Extracted data entries

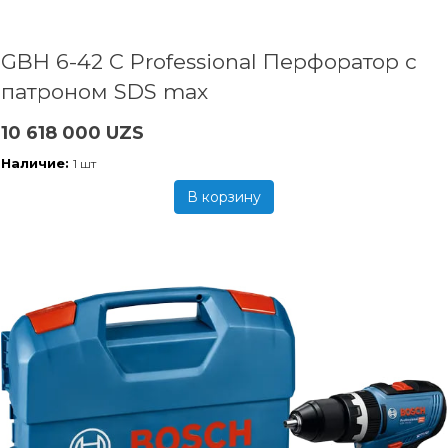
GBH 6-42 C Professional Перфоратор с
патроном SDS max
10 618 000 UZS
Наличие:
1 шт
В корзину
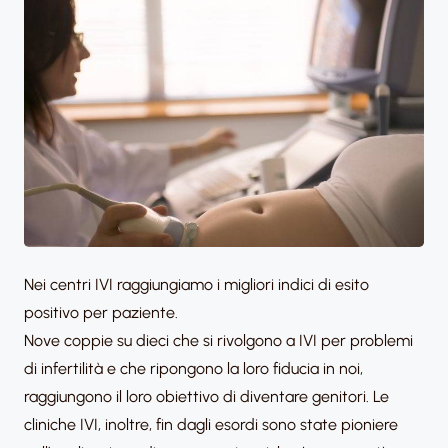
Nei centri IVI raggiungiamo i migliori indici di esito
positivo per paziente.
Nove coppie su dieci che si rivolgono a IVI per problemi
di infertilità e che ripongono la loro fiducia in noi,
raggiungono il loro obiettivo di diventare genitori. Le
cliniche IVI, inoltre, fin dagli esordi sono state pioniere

---

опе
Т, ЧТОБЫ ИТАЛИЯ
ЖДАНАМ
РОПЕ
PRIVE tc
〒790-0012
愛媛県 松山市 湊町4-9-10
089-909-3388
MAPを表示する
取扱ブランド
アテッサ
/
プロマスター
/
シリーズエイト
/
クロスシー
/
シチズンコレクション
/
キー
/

What you will do
Repeat word for word every line in the records from the one containing "Nei centri IVI" down to the one containing "cliniche IVI, inoltre, fin", counting both of those lines.

Task answer
Nei centri IVI raggiungiamo i migliori indici di esito
positivo per paziente.
Nove coppie su dieci che si rivolgono a IVI per problemi
di infertilità e che ripongono la loro fiducia in noi,
raggiungono il loro obiettivo di diventare genitori. Le
cliniche IVI, inoltre, fin dagli esordi sono state pioniere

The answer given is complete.